- Taking The Hard Way Out: Gold & The “Big Bomb Of Debt Monetization”
by David Hay Evergreen Gavekal blog, via https://www.zerohedge.com/
- Interest rates and inflation couldn’t be more different today than they were in the 1970s.
- One of the shocking surprises of the last decade is that despite ultra-low, zero, or, even, negative interest rates inflation has generally fallen rather than risen.
- Yet, when it comes to asset prices (US stocks, global bonds, and real estate), it has been a completely different story.
- One asset class that hasn’t risen as swiftly as others is gold and other precious metals.
- This underperformance has caused most American investors—be they retail or institutional—to give up on precious metals as an essential asset class.
- However, John Hathaway, who is considered to be the “Warren Buffett of the precious metals space,” is much more bullish given all of the macro-economic factors at play.
- In the short-term, John and top economist David Rosenberg anticipate we could have a recession in 2020.
- This becomes much more probable should financial markets correct hard next year after this year’s historic and euphoric rally.
- We are likely to see governments and central banks launch a coordinated blitz made up of additional trillions of pseudo-money and unbridled spending should a recession hit.
- With most US portfolios heavily skewed towards paper assets (i.e. stocks and bonds) and nearly devoid of hard assets (i.e. energy producers/transporters, gold miners, copper producers, and agriculture nutrient companies) the stage is set for a significant paradigm shift over the next decade.
TAKING THE HARD WAY OUT
40 years is a very long time, at least in human terms. But when it comes to inflation, the not-so-fine 1979 seems like 400 years ago. It was in that difficult year — with spiking oil prices pushing the CPI up at close to a double-digit rate — President Jimmy Carter appointed Paul Volcker as the head of the Federal Reserve. Even in those days, Mr. Volcker was a larger than life figure—in more ways than one.

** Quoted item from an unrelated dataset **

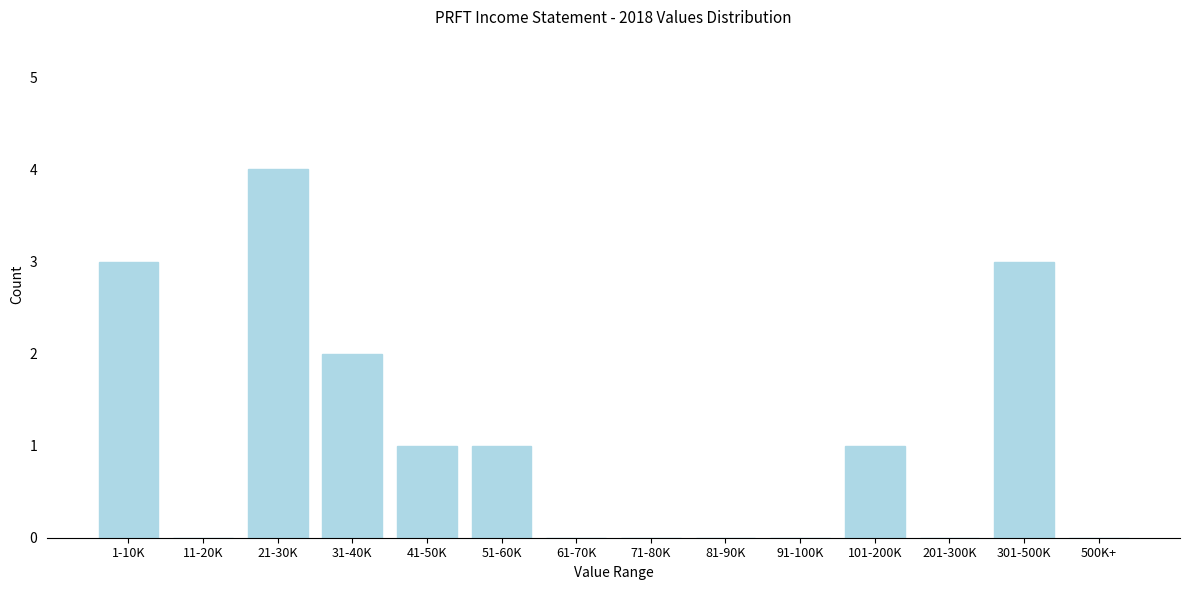

Reading left to right, extract all data points from this chart.

1-10K=3	11-20K=0	21-30K=4	31-40K=2	41-50K=1	51-60K=1	61-70K=0	71-80K=0	81-90K=0	91-100K=0	101-200K=1	201-300K=0	301-500K=3	500K+=0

He stood 6’7” and he had already earned a reputation as a “hard money” proponent, in contrast to the politically-pliant and inflation-prone Fed heads who had preceded him in the wake of the last strong Fed chairman, William Chesney Martin. The latter was one of the few men Paul Volcker looked up to, reputationally if not literally. He also was the creator of the line that in time would become immortal, at least in economic circles: “It’s the Fed’s job to take away the punch bowl just when the party gets going.”